- Australian home video cover art
- Written by: Karen Kelly
- Directed by: Andrew Stevens
- Starring: Ian Ziering Katherine Kelly Lang Dee Wallace Andrew Stevens
- Music by: Terry Plumeri
- Country of origin: United States
- Original language: English

Production
- Producer: Andrew Stevens
- Cinematography: Gary Graver
- Editor: Peter Basinski
- Running time: 81 minutes
- Production companies: Concorde-New Horizons Royal Oaks Entertainment Inc. Showtime Networks

Original release
- Network: Showtime
- Release: August 3, 1996

= Subliminal Seduction =

1996 film by Andrew Stevens

Subliminal Seduction (released as Mind Storm in Australia) is a 1996 American drama science fiction film produced and directed by Andrew Stevens and starring Ian Ziering, Katherine Kelly Lang, Dee Wallace and Andrew Stevens. It was part of the Roger Corman Presents series premiering on August 3, 1996 at 10:15 PM, airing on Showtime as a television film.

==Plot==
One of the top computer game designers in the country, Darrin Danver decides to move, with his lovely wife, Bev to Las Vegas and work for Compucom, the leading developer and distributor of computer games worldwide. More than eager to woo their newest arrival, Compucom showers the Danvers, with many luxuries and spoils. Both Darrin and Deb have worked long and hard, and a taste of the "good" life is something they both would not mind savoring for a while.

Operated like an old "ivy league" fraternity, the corporation encourages its male executives to marry decent home-makers. Uneasy with the corporation's expectations, Deb decides to finish up her Ph.D.. Becoming increasingly suspicious of the company's constraints, Deb's curiosity grows in this CD-ROM company her husband has formed a strong loyalty to. Therefore, a mounting tension between the couple surmounts.

Well Darrin and Deb continue, with their daily routines, two top executives with Compucom, Meg and Jimmy Eicher, dangerously test the effects of cerebral brain lobe stimulus on unsuspecting volunteers. These "guinea pigs" are made to perform certain tasks and then have no recollection of any occurrence the next morning.

During a company dinner, one of the executives' wives babbles hysterically about this game they are all in, a moment later her husband Larry decides to finish it by leaping off the roof of the building. Of course, Larry's secretary Angie turns to Darrin to console her grief, and to carry out her plans of seduction.

Darrin begins poking around at Compucom and discovers the company's prize CD-ROM game "Mouse Maze" is encoded with subliminal information formulated to each executive and contains directives aimed at the consumer. Directives that are considered highly illegal and virtually undetectable. Stumbling across a set of CD's hidden in their house, by the previous deceased, Compucom executive, Debb and Darrin take them to a computer wizard friend of theirs. With Angie's help, they re-encode the game "Mouse Maze", before it goes into mass production.

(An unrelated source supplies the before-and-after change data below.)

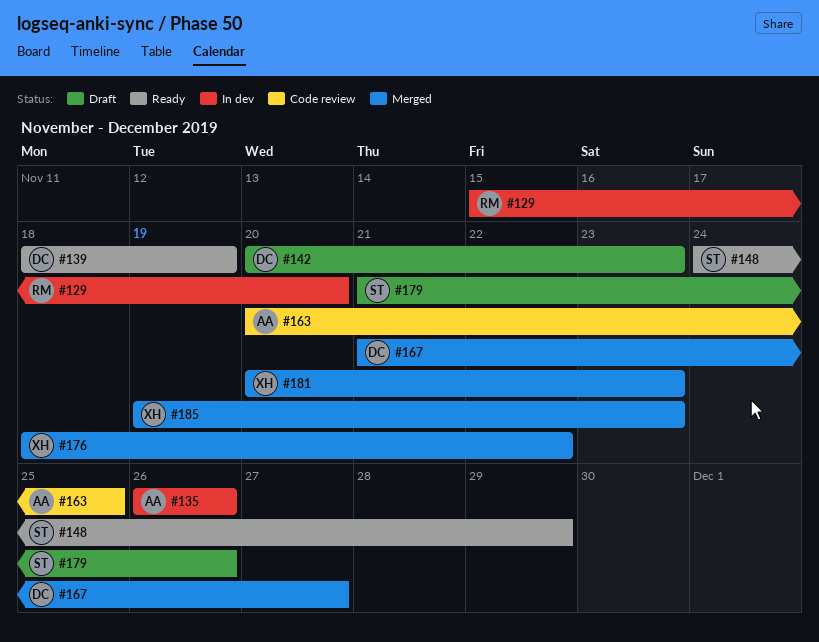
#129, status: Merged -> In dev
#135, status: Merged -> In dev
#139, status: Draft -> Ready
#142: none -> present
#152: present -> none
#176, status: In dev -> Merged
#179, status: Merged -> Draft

"Pan or Pleasure" becomes the name of the game when Darrin further discovers a flash frame of light that, acts as an undetectable visual catalyst to Compucom volunteers. The game has made sight, sound and touch seem so real that, it can actually induce bodily sensations, such as sex, orgasm, pain and even death.

The tension and excitement escalates, when Darrin discovers that, his friend, Doug was reduced to a lifeless heap after experiencing the game at full warp and Bev has been given "directives" to jump off the Hoover Dam. Every second counting, Darrin barely pulls his wife, Deb to safety from the treacherous fall as Angie holds the culprits at gunpoint for the authorities to deal, with.

==Cast==
- Ian Ziering as Darrin Danver
- Katherine Kelly Lang as Deb Danver
- Andrew Stevens as Tom Moore
- Dee Wallace Stone as Sissy Bonner
- Stella Stevens as Mrs. Beecham
- Larry Manetti as Larry Bonner
- Kim Morgan Greene as Meg
- Kin Shriner as Jimmy
- Marc Riffon as Doug
- Rainer Grant as Angie
- Griffin Drew as Kim

==Release==
===Video distribution===
The television film was subsequently distributed and marketed under multiple titles (Flash Frame, The Corporation and Mind Storm) as VHS, DVD and streaming video movies.